■ **What is expected**
Among the entries below, determine how many lines contain the word "Trenirali" and state only that figure.

[The data]

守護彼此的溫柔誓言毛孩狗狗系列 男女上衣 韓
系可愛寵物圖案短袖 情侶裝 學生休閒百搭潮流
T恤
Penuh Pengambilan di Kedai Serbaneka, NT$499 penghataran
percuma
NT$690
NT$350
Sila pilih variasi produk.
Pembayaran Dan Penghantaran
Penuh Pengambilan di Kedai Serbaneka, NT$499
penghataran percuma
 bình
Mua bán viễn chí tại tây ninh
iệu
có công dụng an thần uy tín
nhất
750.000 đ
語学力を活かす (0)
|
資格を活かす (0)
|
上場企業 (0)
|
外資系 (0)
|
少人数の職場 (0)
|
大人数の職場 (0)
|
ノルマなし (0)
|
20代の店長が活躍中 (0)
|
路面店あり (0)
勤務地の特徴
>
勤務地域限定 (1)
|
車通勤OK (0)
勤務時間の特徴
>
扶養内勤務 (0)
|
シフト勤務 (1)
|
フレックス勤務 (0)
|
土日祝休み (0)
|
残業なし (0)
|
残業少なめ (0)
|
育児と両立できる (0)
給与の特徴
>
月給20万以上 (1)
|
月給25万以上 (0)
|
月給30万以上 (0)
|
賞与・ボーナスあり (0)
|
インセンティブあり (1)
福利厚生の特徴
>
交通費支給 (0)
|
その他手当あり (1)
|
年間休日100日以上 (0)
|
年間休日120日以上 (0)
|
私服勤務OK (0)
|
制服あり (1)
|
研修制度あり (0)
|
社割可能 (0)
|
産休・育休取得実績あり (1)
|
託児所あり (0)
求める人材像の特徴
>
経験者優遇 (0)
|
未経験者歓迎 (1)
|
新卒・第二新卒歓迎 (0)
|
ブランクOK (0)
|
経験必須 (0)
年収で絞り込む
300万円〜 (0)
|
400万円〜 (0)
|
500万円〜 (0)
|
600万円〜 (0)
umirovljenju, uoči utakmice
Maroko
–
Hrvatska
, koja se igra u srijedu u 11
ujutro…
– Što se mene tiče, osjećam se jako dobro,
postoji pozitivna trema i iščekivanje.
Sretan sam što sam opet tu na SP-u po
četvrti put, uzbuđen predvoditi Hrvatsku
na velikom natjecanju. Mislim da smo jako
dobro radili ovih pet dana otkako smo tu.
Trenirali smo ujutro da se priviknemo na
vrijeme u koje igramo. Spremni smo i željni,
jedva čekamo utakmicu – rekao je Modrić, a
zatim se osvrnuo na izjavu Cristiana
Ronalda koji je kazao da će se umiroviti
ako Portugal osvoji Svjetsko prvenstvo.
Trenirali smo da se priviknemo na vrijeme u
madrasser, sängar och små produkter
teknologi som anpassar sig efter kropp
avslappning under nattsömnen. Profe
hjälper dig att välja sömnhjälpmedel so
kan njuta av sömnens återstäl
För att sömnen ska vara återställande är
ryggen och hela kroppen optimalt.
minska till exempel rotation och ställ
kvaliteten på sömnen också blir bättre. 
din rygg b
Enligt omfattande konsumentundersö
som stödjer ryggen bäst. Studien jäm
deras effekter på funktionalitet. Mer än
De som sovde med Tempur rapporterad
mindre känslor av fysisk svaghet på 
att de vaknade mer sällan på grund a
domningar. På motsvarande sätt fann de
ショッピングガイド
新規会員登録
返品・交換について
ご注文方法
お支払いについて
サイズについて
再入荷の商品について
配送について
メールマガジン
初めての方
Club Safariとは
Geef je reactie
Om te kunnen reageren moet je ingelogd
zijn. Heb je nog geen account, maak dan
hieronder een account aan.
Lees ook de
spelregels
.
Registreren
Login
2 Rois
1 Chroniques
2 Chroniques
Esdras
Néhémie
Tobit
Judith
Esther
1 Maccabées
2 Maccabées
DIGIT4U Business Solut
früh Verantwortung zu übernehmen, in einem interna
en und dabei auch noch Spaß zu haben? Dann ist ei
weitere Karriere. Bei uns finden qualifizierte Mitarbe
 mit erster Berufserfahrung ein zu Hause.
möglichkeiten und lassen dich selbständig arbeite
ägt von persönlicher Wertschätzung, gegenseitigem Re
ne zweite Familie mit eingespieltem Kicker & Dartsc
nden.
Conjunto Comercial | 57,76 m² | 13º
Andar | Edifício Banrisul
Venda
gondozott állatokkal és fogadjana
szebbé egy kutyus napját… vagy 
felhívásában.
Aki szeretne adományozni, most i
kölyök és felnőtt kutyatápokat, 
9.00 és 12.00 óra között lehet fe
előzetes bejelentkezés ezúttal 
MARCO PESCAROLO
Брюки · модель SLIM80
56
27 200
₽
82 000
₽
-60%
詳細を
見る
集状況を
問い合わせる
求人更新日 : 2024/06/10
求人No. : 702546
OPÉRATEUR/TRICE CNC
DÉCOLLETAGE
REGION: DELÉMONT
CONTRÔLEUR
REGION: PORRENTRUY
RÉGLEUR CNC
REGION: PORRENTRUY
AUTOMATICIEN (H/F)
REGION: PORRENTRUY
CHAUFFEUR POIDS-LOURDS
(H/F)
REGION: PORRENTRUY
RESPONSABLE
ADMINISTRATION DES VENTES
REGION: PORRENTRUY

[/The data]

■ **Response below**
2